La tecnología se ha convertido en una necesidad básica para las empresas. Todos necesitamos internet, computadoras, sistemas y aplicaciones que nos ayudan en la operación de nuestro negocio, y para ello normalmente contratamos a un especialista de IT o a una empresa que se encargue de configurar todo al inicio de una operación o tras una mudanza y queda implantada una solución que continuamos usando por años, con los respectivos “parches” que se van incorporando a medida que crece la empresa.

Sin embargo nos olvidamos de la enorme responsabilidad y el riesgo del acceso a la información que recae sobre el área de IT. Normalmente es una labor a la que no le prestamos una atención adecuada, la consideramos “un gasto no siempre necesario” y simplemente confiamos en lo que nos dice nuestro técnico o el personal a cargo porque “yo no se mucho de eso y tengo otras cosas más importantes”.

La realidad es que el riesgo reputacional, operativo, financiero e incluso legal que puede generar el mal uso de la tecnología puede ser muy alto. Un error humano, una mala configuración de las facturas, una integración inadecuada de los sistemas, la pérdida o robo de información, la duplicidad de trabajo por desconocimiento de que los datos ya se tenían en un sistema, la pérdida de ventas por mal manejo del inventario o el acceso malicioso a la información de la empresa por no contar con la seguridad correcta son acciones que pueden generar pérdidas económicas importantes al negocio y pueden afectar la reputación de la marca.

Conocer las necesidades, debilidades y fortalezas tecnológicas de la empresa suele ser una tarea que queda en el olvido.
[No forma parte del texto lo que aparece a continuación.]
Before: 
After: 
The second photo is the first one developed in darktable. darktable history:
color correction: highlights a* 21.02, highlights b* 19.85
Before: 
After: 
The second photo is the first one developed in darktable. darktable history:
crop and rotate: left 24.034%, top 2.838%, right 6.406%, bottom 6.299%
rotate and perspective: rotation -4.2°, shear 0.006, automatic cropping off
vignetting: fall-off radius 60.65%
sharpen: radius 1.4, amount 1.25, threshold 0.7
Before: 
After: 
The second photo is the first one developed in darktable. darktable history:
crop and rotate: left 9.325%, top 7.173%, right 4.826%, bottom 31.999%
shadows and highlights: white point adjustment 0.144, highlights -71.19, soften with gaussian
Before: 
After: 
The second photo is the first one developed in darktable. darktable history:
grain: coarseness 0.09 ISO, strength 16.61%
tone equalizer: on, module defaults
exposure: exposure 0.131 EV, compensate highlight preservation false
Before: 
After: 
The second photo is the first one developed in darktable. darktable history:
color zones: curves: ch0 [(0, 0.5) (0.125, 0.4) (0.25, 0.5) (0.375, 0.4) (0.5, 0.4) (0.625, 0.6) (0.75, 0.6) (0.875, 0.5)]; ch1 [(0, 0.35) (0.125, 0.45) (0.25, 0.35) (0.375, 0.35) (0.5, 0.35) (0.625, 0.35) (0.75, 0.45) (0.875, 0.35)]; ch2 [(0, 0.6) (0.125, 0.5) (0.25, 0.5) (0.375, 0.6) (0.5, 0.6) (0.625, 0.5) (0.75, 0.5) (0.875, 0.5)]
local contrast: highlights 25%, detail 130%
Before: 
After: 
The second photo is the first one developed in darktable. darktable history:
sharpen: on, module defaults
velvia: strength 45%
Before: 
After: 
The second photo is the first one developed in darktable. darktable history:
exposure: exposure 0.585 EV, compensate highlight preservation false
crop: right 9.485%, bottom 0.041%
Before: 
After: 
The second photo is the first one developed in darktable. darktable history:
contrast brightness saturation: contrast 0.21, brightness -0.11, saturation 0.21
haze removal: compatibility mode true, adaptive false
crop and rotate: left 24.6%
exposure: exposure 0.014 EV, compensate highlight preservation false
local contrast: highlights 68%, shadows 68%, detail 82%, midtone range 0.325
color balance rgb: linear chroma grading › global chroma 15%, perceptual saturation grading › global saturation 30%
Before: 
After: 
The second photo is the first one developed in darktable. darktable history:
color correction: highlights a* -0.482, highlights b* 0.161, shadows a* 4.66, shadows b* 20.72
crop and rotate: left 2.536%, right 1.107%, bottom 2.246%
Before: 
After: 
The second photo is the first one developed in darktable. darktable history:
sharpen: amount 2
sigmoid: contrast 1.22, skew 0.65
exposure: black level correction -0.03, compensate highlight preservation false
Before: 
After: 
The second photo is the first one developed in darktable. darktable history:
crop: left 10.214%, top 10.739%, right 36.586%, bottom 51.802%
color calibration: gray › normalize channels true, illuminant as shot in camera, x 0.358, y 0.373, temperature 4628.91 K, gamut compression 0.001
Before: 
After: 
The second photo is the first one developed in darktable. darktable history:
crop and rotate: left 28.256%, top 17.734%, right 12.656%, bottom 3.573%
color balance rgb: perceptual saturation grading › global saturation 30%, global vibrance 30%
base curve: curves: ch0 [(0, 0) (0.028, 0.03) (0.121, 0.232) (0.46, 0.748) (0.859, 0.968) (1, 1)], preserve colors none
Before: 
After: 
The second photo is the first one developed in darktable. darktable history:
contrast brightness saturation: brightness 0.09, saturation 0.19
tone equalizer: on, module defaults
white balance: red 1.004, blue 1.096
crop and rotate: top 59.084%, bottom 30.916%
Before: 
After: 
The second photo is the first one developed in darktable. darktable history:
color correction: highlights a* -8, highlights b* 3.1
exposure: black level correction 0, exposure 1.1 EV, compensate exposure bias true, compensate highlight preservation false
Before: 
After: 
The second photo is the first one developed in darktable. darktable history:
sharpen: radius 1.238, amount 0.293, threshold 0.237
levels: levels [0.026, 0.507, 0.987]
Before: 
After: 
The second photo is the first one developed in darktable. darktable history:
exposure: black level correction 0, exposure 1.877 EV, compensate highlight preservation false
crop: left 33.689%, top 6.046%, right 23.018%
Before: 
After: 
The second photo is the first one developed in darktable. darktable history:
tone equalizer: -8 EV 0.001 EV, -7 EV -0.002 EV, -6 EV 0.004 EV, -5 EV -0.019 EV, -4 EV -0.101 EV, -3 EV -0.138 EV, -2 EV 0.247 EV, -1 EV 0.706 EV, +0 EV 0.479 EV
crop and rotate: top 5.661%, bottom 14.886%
Es común encontrarnos con problemáticas que permanecen por años afectando la operatividad de la empresa y en lo último que pensamos es en el efecto que tendría una adecuación tecnológica sobre esa situación.

Una auditoría tecnológica es un proceso en el cual se realiza una evaluación completa de la tecnología de la empresa y se compara con las necesidades actuales de las operaciones, permitiendo traer soluciones efectivas a las necesidades de cada área de trabajo.

Más allá de la actualización y el análisis del los componentes físicos de la tecnología, también es frecuente identificar situaciones que afectan directamente la operatividad de la empresa y las decisiones gerenciales, por ejemplo la automatización de reportes, o confirmar la fiabilidad de la información que se recoge actualmente en la empresa.

Hoy en día es impensable no realizar una auditoría financiera, y es igual de importante hacer una auditoría tecnológica. Realizar un diagnóstico de los recursos tecnológicos de la empresa te permitirá conocer el estado actual de tus equipos y sistemas , si se les está dando el uso adecuado o incluso si la solución es la adecuada para la etapa en la que actualmente se encuentra la compañía.